Red velvet cake is a dessert popular in the American South, where it most likely originated. It is similar in flavor and texture to yellow cake, but contains cocoa and typically gets its trademark color from red food coloring. Recipes for this cake vary widely, and its color can range from a deep red-brown to a somewhat off-putting fuchsia.
The exact origin of red velvet cake is not known. A 1972 cookbook, James Beard's American Cookery, tells that the addition of acidic ingredients like buttermilk and vinegar react chemically with cocoa to produce a reddish shade. Though Beard's recipes use food coloring, cocoa used to be less alkaline than it is now, so it is possible that cooks began adding red food coloring to mimic the effect of acidic ingredients on older types of cocoa. Not all recipes use food coloring, however; some prefer boiled beets. This cake traditionally has white cream cheese frosting.
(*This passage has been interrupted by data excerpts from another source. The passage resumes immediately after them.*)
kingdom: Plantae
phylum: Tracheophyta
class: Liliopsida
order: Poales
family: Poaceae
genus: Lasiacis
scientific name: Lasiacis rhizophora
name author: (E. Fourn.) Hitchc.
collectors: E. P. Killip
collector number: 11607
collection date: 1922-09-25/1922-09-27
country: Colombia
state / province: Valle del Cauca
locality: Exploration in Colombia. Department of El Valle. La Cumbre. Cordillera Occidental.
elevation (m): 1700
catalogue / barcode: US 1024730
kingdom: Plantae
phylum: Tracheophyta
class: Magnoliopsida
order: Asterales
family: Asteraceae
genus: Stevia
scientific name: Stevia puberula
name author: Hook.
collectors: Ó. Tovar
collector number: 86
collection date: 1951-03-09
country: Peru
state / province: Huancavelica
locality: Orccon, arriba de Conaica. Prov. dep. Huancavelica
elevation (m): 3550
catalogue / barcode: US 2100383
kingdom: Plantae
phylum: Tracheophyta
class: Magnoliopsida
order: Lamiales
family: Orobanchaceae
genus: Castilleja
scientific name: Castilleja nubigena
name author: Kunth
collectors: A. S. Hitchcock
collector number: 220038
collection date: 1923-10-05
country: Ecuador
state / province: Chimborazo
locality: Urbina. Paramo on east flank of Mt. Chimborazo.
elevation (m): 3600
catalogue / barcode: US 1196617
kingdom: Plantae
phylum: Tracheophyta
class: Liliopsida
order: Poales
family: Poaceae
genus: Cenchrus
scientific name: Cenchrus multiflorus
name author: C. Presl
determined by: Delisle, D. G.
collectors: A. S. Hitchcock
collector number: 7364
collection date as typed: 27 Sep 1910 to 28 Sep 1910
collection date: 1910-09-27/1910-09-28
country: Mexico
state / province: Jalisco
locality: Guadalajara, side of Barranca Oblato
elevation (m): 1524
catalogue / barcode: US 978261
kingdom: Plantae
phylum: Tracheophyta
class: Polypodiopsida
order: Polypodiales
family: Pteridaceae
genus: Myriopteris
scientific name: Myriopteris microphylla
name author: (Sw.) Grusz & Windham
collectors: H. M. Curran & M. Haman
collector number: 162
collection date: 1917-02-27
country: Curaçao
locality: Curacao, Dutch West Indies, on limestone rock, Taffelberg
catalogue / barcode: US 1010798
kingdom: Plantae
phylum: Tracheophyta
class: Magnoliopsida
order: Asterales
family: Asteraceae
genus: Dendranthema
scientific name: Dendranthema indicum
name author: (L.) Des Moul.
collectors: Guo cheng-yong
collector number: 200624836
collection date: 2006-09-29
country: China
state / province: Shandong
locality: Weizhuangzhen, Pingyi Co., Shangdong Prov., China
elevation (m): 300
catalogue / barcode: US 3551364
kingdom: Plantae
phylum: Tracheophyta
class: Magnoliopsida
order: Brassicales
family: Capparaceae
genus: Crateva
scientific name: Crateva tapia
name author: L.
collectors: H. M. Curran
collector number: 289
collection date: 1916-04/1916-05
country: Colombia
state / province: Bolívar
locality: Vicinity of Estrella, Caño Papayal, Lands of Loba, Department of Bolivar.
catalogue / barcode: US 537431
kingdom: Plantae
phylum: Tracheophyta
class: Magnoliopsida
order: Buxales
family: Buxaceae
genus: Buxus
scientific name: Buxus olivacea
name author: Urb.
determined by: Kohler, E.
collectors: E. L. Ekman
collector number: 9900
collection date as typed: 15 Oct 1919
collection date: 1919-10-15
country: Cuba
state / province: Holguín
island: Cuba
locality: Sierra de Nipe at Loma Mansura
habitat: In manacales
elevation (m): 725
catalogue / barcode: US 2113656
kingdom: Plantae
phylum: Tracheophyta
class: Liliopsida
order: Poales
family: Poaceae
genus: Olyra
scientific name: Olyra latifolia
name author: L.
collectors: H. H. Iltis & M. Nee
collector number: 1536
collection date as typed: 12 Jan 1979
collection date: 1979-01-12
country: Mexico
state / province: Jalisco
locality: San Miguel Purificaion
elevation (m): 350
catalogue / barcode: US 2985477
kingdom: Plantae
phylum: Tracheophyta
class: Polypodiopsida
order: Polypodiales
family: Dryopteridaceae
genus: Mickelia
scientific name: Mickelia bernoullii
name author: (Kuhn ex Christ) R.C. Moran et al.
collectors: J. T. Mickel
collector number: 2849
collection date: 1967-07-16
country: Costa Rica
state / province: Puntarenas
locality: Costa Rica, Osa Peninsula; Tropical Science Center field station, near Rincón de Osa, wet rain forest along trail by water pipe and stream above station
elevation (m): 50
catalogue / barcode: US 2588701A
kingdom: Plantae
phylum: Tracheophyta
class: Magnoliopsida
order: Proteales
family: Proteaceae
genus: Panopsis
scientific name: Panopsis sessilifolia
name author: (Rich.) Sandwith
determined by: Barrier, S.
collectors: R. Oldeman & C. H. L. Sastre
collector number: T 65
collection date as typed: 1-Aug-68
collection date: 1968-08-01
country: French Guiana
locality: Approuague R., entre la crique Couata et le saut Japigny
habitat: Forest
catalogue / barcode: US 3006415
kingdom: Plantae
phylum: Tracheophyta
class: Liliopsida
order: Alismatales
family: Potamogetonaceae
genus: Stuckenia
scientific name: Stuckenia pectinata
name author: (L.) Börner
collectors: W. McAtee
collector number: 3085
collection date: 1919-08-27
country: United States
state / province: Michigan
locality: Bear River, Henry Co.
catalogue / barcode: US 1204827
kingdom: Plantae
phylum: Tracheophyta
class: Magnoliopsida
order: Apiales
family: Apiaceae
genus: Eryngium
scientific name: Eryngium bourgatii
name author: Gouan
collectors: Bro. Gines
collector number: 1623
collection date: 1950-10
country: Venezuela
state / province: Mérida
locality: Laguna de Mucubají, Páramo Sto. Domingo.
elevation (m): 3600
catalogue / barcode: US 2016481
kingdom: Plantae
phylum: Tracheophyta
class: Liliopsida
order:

Red velvet cake was the subject of a 1960s urban legend in which a customer at New York's Waldorf-Astoria was sold a recipe for the dessert at a whopping price. The tall tale is accompanied by the supposed recipe, passed on the friends and acquaintances as revenge against the store. However, this story has been around since the 1940s at least, and the type of dessert and the priced charged for the recipe vary with the times. In the most current version, it is Nieman Marcus who sells a chocolate chip cookie for $250 US dollars (USD).
While the cake is more down-home comfort food than haute cuisine, it is increasingly popular in commercial bakeries. It made an appearance in 1989 in the movie Steel Magnolias, and Texan singer Jessica Simpson notoriously had one at her wedding. Though some chefs are horrified at the quantities of food coloring involved in the red velvet cake, the dessert seems here to stay.